━━━ 文章

在我八岁的那年,因为家里兄弟姐妹多,家里很穷而被姑姑接到了她的家里,我的姑父是林业技术工人,外号叫“杨八级”,即他是技术职称最高的,对我来说,到姑姑家主要诱惑是有馒头吃。我便兴高采烈地跟随姑姑到了黑龙江的一个林区----高楞镇 。

我那时是一个淘气的孩子,整天爬树掏鸟窝里的鸟蛋,有时还能掏到嗷嗷待哺的小麻雀,但我每次放在手里喜欢片刻就再放回鸟窝里。也就在这时候,我结识了姑姑家东院的邻居那个小刘丫,她整天跟着我,不知不觉地变成了我的“小尾巴”,我也颇有英雄情结的,经常偷偷地用我的馒头换她的玉米窝头吃,小刘丫每次都会用羞涩的笑容感谢我,甚至跳起来在我脸上亲一口跑了。从那时起,我俩整天形影不离地在一起,结成了青梅竹马、两小无猜的小伙伴。就连小刘丫的妈妈见到我姑姑都会说,让刘丫给你侄子做媳妇吧。长辈间的玩笑不知不觉中加重了我的责任感,尽管我还不明白“媳妇”究竟是怎么一回事,隐约知道是家里的人,是和自己整天在一起的人,是亲人。

━━━━━━

→ **练习题**
(A) 把文章里以"我那时是一个淘气的孩子"开头的那一段改写得简短些,主要内容都要保留。
(B) 把这篇讲童年往事的文章接着往下写,从最后一句后面开始续写。
后面的资料是另外的东西,跟文章没有关系。

━━━ 已知资料

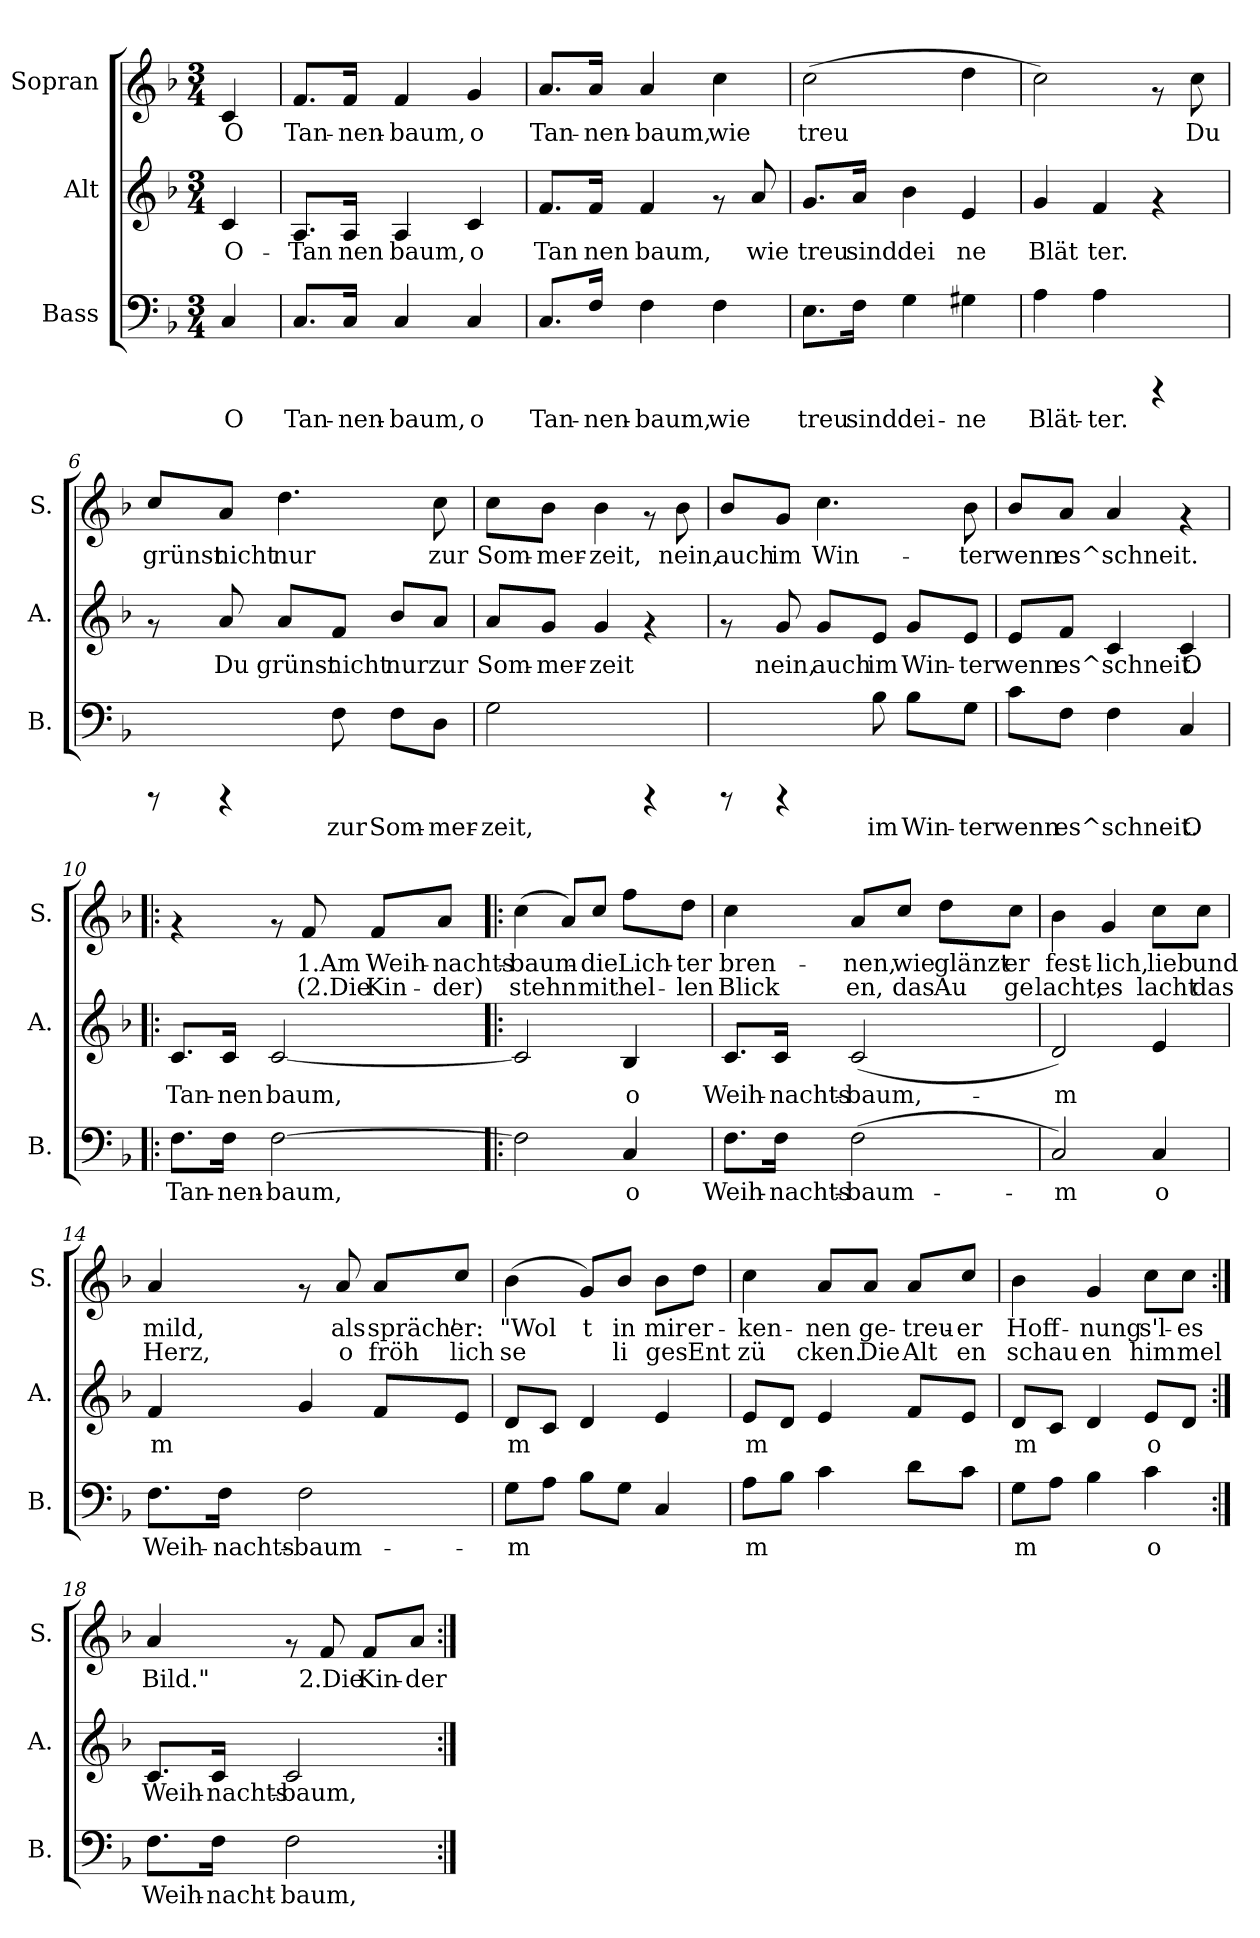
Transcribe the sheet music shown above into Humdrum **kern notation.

━━━━━━

→ **各题答案**
(A) 我那时很淘气,整天爬树掏鸟蛋,有时掏到小麻雀,捧在手里玩一会儿就放回窝里。姑姑家东院邻居的小刘丫整天跟着我,成了我的"小尾巴"。我常偷偷用馒头换她的玉米窝头,她每次都害羞地笑着谢我,有时还跳起来亲我一下就跑。从那以后,我俩形影不离,成了青梅竹马的小伙伴。小刘丫的妈妈见到姑姑也开玩笑说,让刘丫给我做媳妇。这玩笑让我更有责任感。虽然我还不懂"媳妇"是怎么回事,却隐约知道那是整天在一起的家里人,是亲人。

(B)
有了长辈们的许可,我再也用不着偷偷摸摸地用馒头换刘丫的窝头了,而是名正言顺地时常把她带到姑姑家里吃饭,反正表哥表姐都喜欢我,我那“杨八级”的姑父总喜欢称呼我老儿子,他们也喜欢乖巧伶俐的小刘丫,她总会甜甜地随我和姑姑家里的每一个人打招呼,还喜欢依偎在表姐怀里,让表姐给她扎小辫,用一个彩色鲜艳的布条给她在小辫上系上一个蝴蝶结。我呢,依旧喜欢领着她掏鸟窝,或者到姑姑家的院子里“过家家”,小刘丫每次都忘不了用黄泥给我做馒头,而她自己要吃的是窝头,那个用废旧物拼凑起来虚拟的家里,还有一只我俩共同收养的被遗弃的流浪小猫,小刘丫给它起个名字叫“小老虎”。

那是以粗粮为主要膳食的年代,孩子们根本就没有什么学前教育阶段,我在与刘丫在一起的第二年的春天,开始背着书包去上学了,小刘丫那时七岁,不够上学的年龄,只能与“小老虎”待在家里,她依旧很忙碌,整天自己“过家家”玩,黄泥馒头做了一锅又一锅,小刘丫每天都会以馒头她做了很多等待我放学回家。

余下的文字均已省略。